Math and Dance Heart Each Other?

You wouldn’t normally think that complex math and contemporary dance go together.  Actually, you wouldn’t normally think about algorithms, luminosity and motion sensors, or computer networking because it makes your head hurt.  At least for this reporter.  However, choreographer CoCo Loupe and OSU math student Robin Baiyda combine their powers to create an innovative, interactive, and incomparable event.

What is that event? Well you could say that it’s an interactive dance performance influenced by audience members and technology, or you could say that it’s an environment where dance and technology intersect with the audience.  Mostly you could say it’s difficult to describe but engaging to experience.

Loupe and Baiyda connected through the Fuse Factory, a local art & technology initiative, and fed off of each other’s ideas.  Coco had become interested in interacting with the world through social media, and how dance can be a part of that.
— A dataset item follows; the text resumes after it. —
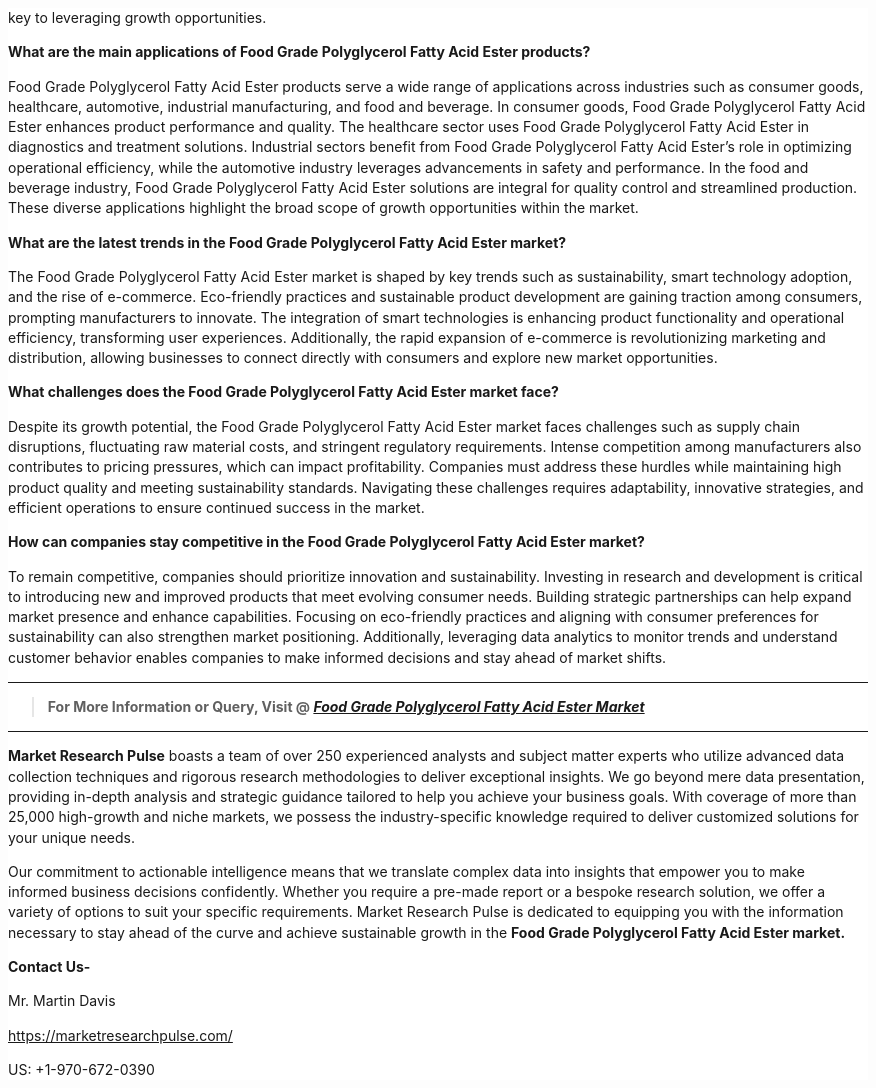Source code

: key to leveraging growth opportunities.</p><p><strong>What are the main applications of Food Grade Polyglycerol Fatty Acid Ester products?</strong></p><p>Food Grade Polyglycerol Fatty Acid Ester products serve a wide range of applications across industries such as consumer goods, healthcare, automotive, industrial manufacturing, and food and beverage. In consumer goods, Food Grade Polyglycerol Fatty Acid Ester enhances product performance and quality. The healthcare sector uses Food Grade Polyglycerol Fatty Acid Ester in diagnostics and treatment solutions. Industrial sectors benefit from Food Grade Polyglycerol Fatty Acid Ester&rsquo;s role in optimizing operational efficiency, while the automotive industry leverages advancements in safety and performance. In the food and beverage industry, Food Grade Polyglycerol Fatty Acid Ester solutions are integral for quality control and streamlined production. These diverse applications highlight the broad scope of growth opportunities within the market.</p><p><strong>What are the latest trends in the Food Grade Polyglycerol Fatty Acid Ester market?</strong></p><p>The Food Grade Polyglycerol Fatty Acid Ester market is shaped by key trends such as sustainability, smart technology adoption, and the rise of e-commerce. Eco-friendly practices and sustainable product development are gaining traction among consumers, prompting manufacturers to innovate. The integration of smart technologies is enhancing product functionality and operational efficiency, transforming user experiences. Additionally, the rapid expansion of e-commerce is revolutionizing marketing and distribution, allowing businesses to connect directly with consumers and explore new market opportunities.</p><p><strong>What challenges does the Food Grade Polyglycerol Fatty Acid Ester market face?</strong></p><p>Despite its growth potential, the Food Grade Polyglycerol Fatty Acid Ester market faces challenges such as supply chain disruptions, fluctuating raw material costs, and stringent regulatory requirements. Intense competition among manufacturers also contributes to pricing pressures, which can impact profitability. Companies must address these hurdles while maintaining high product quality and meeting sustainability standards. Navigating these challenges requires adaptability, innovative strategies, and efficient operations to ensure continued success in the market.</p><p><strong>How can companies stay competitive in the Food Grade Polyglycerol Fatty Acid Ester market?</strong></p><p>To remain competitive, companies should prioritize innovation and sustainability. Investing in research and development is critical to introducing new and improved products that meet evolving consumer needs. Building strategic partnerships can help expand market presence and enhance capabilities. Focusing on eco-friendly practices and aligning with consumer preferences for sustainability can also strengthen market positioning. Additionally, leveraging data analytics to monitor trends and understand customer behavior enables companies to make informed decisions and stay ahead of market shifts.</p><hr /><blockquote><p><strong>For More Information or Query, Visit @&nbsp;<em><a href="https://marketresearchpulse.com/report/94228/food-grade-polyglycerol-fatty-acid-ester-market?utm_source=Linkedin&utm_medium=0116">Food Grade Polyglycerol Fatty Acid Ester Market</a></em></strong></p></blockquote><hr /><p><strong>Market Research Pulse</strong> boasts a team of over 250 experienced analysts and subject matter experts who utilize advanced data collection techniques and rigorous research methodologies to deliver exceptional insights. We go beyond mere data presentation, providing in-depth analysis and strategic guidance tailored to help you achieve your business goals. With coverage of more than 25,000 high-growth and niche markets, we possess the industry-specific knowledge required to deliver customized solutions for your unique needs.</p><p>Our commitment to actionable intelligence means that we translate complex data into insights that empower you to make informed business decisions confidently. Whether you require a pre-made report or a bespoke research solution, we offer a variety of options to suit your specific requirements. Market Research Pulse is dedicated to equipping you with the information necessary to stay ahead of the curve and achieve sustainable growth in the <strong>Food Grade Polyglycerol Fatty Acid Ester market.</strong></p><p><strong>Contact Us-</strong></p><p>Mr. Martin Davis</p><p>https://marketresearchpulse.com/</p><p>US: +1-970-672-0390</p>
“Coco and I felt that we were both going to do something we had never done before,”  says Baiyda.

The Trials and Tribulations of Wrangling Technology

Projectors, chat rooms, video sensors, and a room full of creative types.  CoCo and Robin had their hands full, but they succeeded in creating an inviting environment that utilized the technology, rather than focused on it.

Robin was using a program called PureData, which is  referred to as “a real-time graphical programming environment for audio, video, and graphical processing.”  Essentially you can make anything interact with something else if you’re smart enough to program it, like Robin.  For instance, he had a video camera focused on the dancers, and made it act as a motion sensor so that the live feed of video could interact with the comments coming in through the chat room.  Of course the technology is much more complicated than that.

“I spent many sleepless nights,” Baiyda said with a half-smile on his face, “but I think what carried me through it…was the visual product was so stimulating.”

Don’t Just Stand There, Type Something!

Viewers in this interactive wonderland were encouraged to comment on the dancers; by doing so they influenced the path of the performance.  Able to type in a comment like, “red”, or “blahblah”, whatever they wanted, the word would technologically interact with a live video of the dancers.  Baiyda reflects that “there were some people just typing in the chat room what other people were yelling out.”  This really was not your typical dance performance.

Coco wanted the audience to feel like they were “entering into a really live space, an integrated space which made me really happy it made me feel like we had succeeded in blurring the boundaries between the different components of the event.”

“People said that  they felt immersed by the entire idea.  And that’s what I really wanted…an environment you can really feel.”